# HELP! I've really messed up!



## bdavis (Jul 10, 2007)

I'm a newbie here and hope someone can help. I've been all over the internet and found nothing about this problem.

My son gave me a Weedeater leaf blower (FL1500) that would not start. 

Thinking I could maybe salvage it before he tossed it in the trash I removed the carb and tank. Blew out the lines and cleaned the gas tank filter.

I've rebuilt a number of old Brit car engines but not being familiar with 2 stroke engines I thought I'd like a look inside so I took off the 'top' of the blower. (This part is plastic and forms one side of the crank case.) I also removed and replaced the muffler. (My first encounter with springs to hold one on.)

Nothing looked unusual inside the crank case and I closed it back up and replaced the carb and spark plug.

Then when I tried to give the starting rope a pull there was a tremendous amount of resistance. Like compression with valves closed.
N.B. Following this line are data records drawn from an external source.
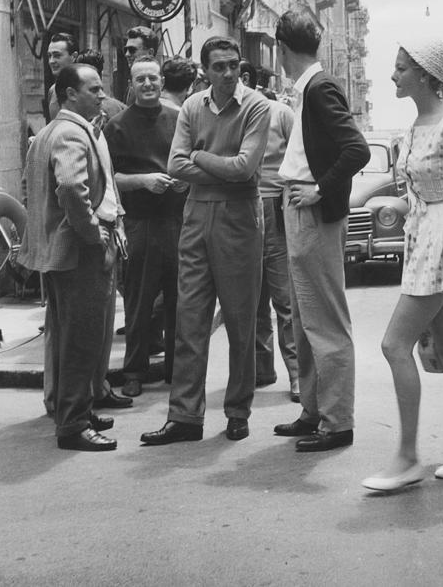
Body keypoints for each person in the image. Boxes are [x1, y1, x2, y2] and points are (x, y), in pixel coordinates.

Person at [361, 36, 443, 494]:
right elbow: (416, 192)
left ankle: (408, 457)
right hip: (422, 234)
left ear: (424, 74)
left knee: (394, 345)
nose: (393, 75)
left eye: (400, 68)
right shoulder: (415, 127)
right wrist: (374, 199)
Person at [140, 36, 270, 446]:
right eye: (219, 67)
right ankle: (184, 416)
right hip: (197, 216)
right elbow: (173, 164)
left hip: (238, 219)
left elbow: (245, 168)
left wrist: (198, 157)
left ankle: (237, 410)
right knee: (190, 319)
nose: (229, 73)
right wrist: (215, 166)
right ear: (205, 71)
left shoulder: (257, 107)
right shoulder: (193, 107)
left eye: (234, 65)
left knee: (240, 319)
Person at [272, 11, 370, 453]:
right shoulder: (307, 89)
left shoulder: (318, 87)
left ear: (281, 50)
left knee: (325, 319)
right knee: (306, 316)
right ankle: (314, 411)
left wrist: (319, 190)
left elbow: (357, 149)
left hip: (311, 214)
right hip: (298, 210)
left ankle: (337, 421)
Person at [18, 63, 126, 451]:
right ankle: (73, 425)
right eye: (94, 89)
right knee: (82, 340)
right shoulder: (70, 134)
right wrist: (93, 232)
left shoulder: (51, 131)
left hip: (61, 254)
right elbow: (69, 187)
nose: (102, 95)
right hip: (79, 254)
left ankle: (74, 409)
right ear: (69, 95)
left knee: (69, 337)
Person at [104, 57, 186, 398]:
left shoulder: (179, 120)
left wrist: (185, 180)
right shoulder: (118, 126)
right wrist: (143, 181)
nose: (148, 84)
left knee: (180, 301)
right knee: (139, 301)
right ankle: (134, 371)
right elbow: (109, 179)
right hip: (140, 224)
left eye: (153, 78)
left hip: (178, 221)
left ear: (161, 82)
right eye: (141, 80)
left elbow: (192, 159)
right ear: (132, 85)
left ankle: (177, 371)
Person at [239, 60, 300, 402]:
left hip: (275, 204)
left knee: (283, 297)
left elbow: (298, 160)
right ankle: (262, 368)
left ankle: (297, 375)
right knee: (251, 297)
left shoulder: (281, 114)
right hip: (242, 208)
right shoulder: (231, 115)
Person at [45, 32, 77, 121]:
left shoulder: (84, 89)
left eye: (57, 55)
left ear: (74, 57)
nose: (51, 61)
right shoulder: (52, 91)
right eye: (49, 56)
Nothing like the 'soft' feel it had before I opened it up for that look.

For the life of me I can't imagine what I've done that would cause this. 
Any ideas or help would be GREATLY appreciated!

Thanks , Bill


----------



## 30yearTech (Sep 14, 2006)

*Just a thought*

Did you get the gasket on the crankcase cover back on? If not then the cover may be in contact with the crankshaft causing the binding.


----------



## bdavis (Jul 10, 2007)

Thanks 30yearTech...
The 'gasket' is something like a rubber O ring and was never removed from the cover. All went together gently. Nothing binding there.

In fact while the crank case was open I could put the spark plug back in it's hole (or cover it with my finger) and still have so much compression that just pulling it through a cycle was difficult. 
Or, conversly, without anything in or covering the spark plug hole I can pull the starter rope easily.


----------



## 30yearTech (Sep 14, 2006)

If you have gotten any fluid in the cylinder especially oil that will make the compression very high and the rope will be hard to pull.


----------



## bdavis (Jul 10, 2007)

No oil was put into the cylinder. I did put a small syringe of straight gasoline into it once or twice but I would think that (along with compressed air) should have washed out much of the oil in there.
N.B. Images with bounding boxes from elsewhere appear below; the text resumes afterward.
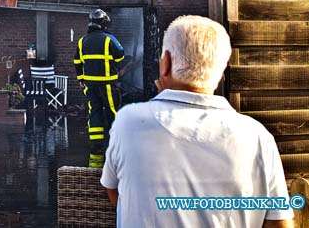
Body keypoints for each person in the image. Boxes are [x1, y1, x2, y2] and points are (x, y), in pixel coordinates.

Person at [101, 15, 294, 228]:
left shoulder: (129, 122)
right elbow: (279, 222)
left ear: (165, 64)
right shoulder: (257, 136)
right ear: (221, 71)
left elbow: (115, 191)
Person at [74, 8, 125, 168]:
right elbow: (120, 55)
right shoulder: (109, 39)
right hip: (107, 83)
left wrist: (81, 78)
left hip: (90, 84)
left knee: (94, 111)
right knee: (112, 110)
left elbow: (77, 61)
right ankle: (117, 141)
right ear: (104, 23)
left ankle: (96, 144)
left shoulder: (82, 41)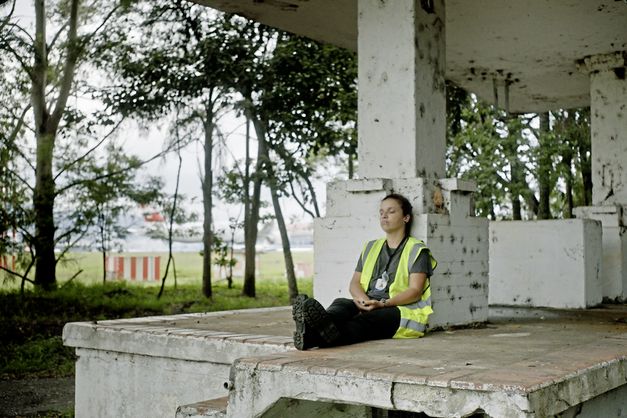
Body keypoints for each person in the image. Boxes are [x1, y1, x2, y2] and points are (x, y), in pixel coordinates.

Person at [292, 193, 437, 350]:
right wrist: (364, 301)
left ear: (406, 218)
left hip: (400, 310)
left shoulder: (417, 250)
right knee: (342, 304)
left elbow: (415, 291)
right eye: (381, 212)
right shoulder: (371, 247)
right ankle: (314, 331)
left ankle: (311, 335)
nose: (384, 216)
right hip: (370, 302)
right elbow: (354, 283)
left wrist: (382, 304)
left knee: (365, 322)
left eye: (391, 211)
Do these engines 'fire' as the two magnets in the fly pass the coil? I notice that the piston is near BDC when the magnets in the flywheel are near the coil.

Thanks again 30yearTech. Still bumfuzzled! Bill


----------



## hankster (Jan 1, 1998)

Sounds like that is the problem... sheared flywheel key. Pull the flywheel and see.


----------



## bdavis (Jul 10, 2007)

Thanks Hankster... It will be a couple of days before I can get back to it but I'll try your suggestion.
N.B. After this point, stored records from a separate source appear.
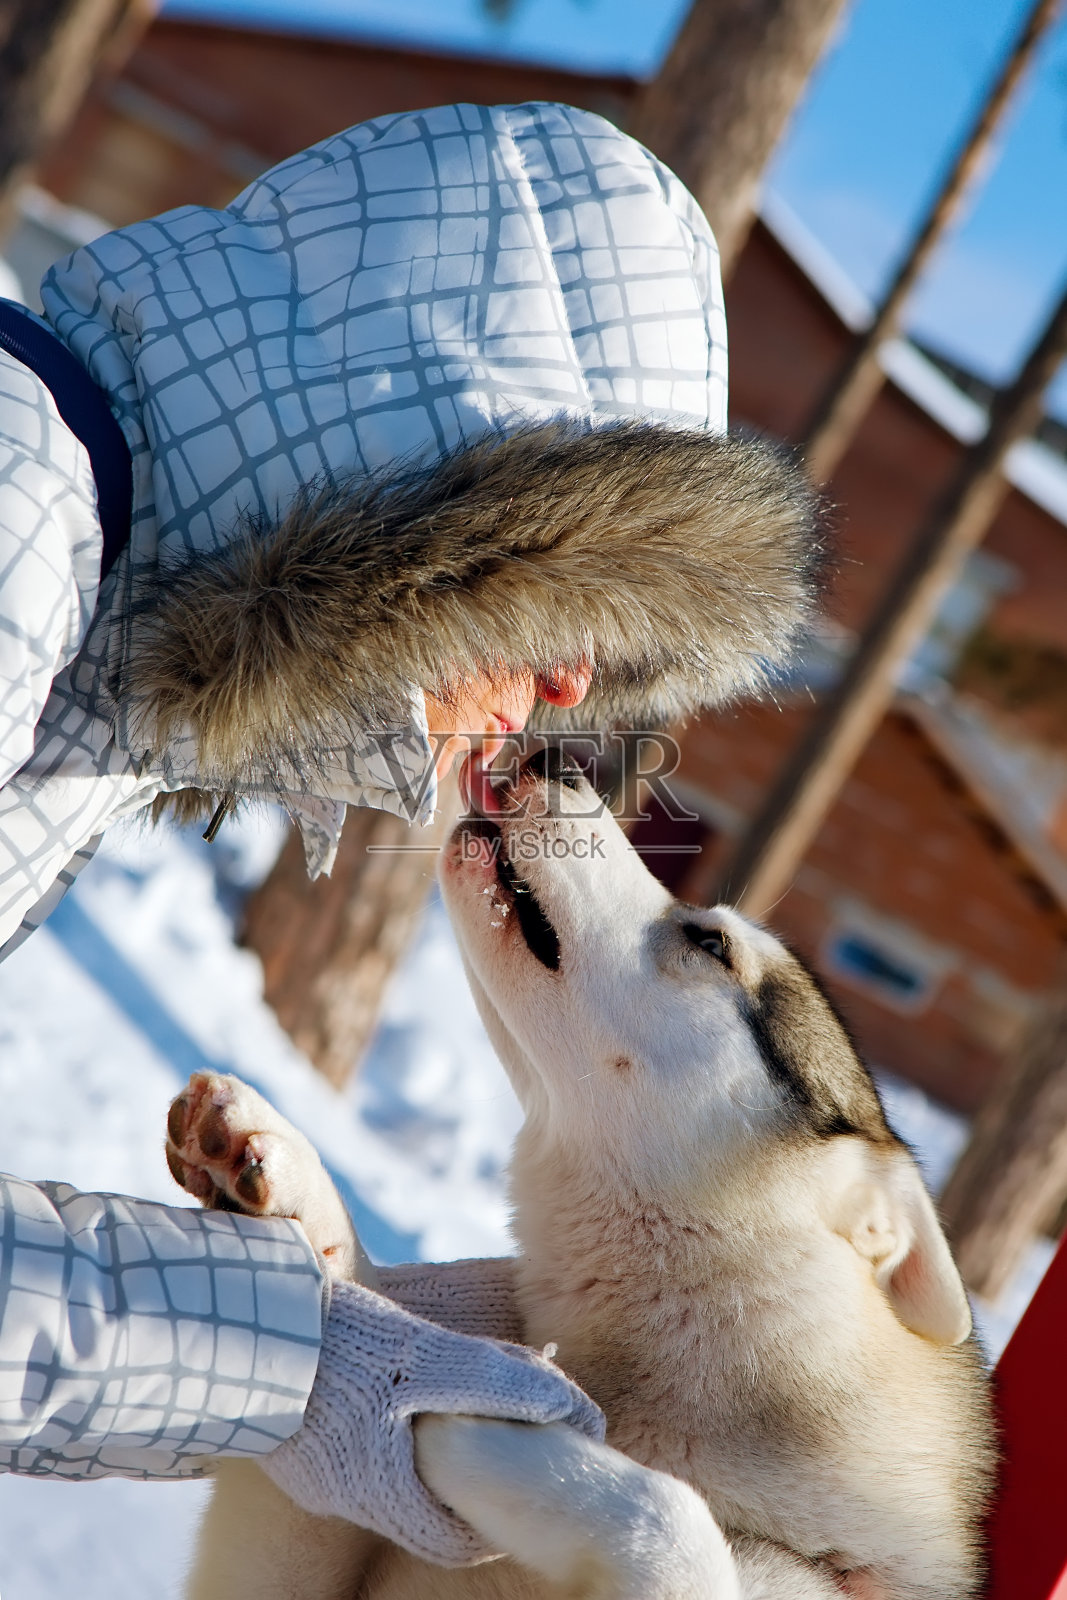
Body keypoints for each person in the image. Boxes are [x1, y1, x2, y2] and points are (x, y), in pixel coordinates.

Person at [0, 101, 820, 1556]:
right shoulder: (20, 521)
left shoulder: (76, 589)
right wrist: (295, 1367)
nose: (566, 691)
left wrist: (342, 1334)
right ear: (430, 512)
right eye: (554, 604)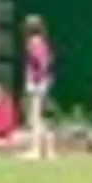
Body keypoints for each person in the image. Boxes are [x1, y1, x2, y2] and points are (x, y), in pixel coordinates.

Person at [22, 15, 55, 160]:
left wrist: (36, 80)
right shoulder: (42, 42)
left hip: (37, 85)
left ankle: (35, 150)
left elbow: (42, 62)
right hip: (42, 83)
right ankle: (49, 151)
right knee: (40, 118)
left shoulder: (33, 43)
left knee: (34, 118)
So am I correct in assuming that the piston should be at TDC (or there abouts) when the two magnets in the flywheel pass the coil??

Bill


----------



## bdavis (Jul 10, 2007)

You hit the nail on the head, Hankster. 
I pulled the flywheel and... no key! Well, there had been something of the sort but it had sheered and the metal was missing. The "key" on these things is apparently cast into the aluminum flywheel and slips into the slot in the crank. 

My solution was to cut a slot into the flywheel exactly where the key had 'stood'. And using a thick piece of copper wire I hammered it into a taper and filed it down to fit snugly into both crank and flywheel. 

A down and dirty test using a squirt of straight gasoline into the cylinder (even without the carb bolted on) and a sharp tug on the rope proved... It's ALIVE! - It's ALIVE!

I'm sure some would find fault that I didn't use something softer to make a key from. Something that would sheer more easily in the future should it need to... but I didn't. At least it was saved from the land fill this time.

Thanks, fellows, for your help!

What did we ever do without the internet?
Kind regards, Bill


----------



## hankster (Jan 1, 1998)

Good you found the problem. The cast in keys do no more then position the flywheel during assembly.... they do nothing to hold it in place once assembled. You could have just "eye balled" the flywheel in position and then tightened it down. A "hard" key is actually worse as if it Spins again the hard key can tear up the crank causing much more damage then just a flywheel.


----------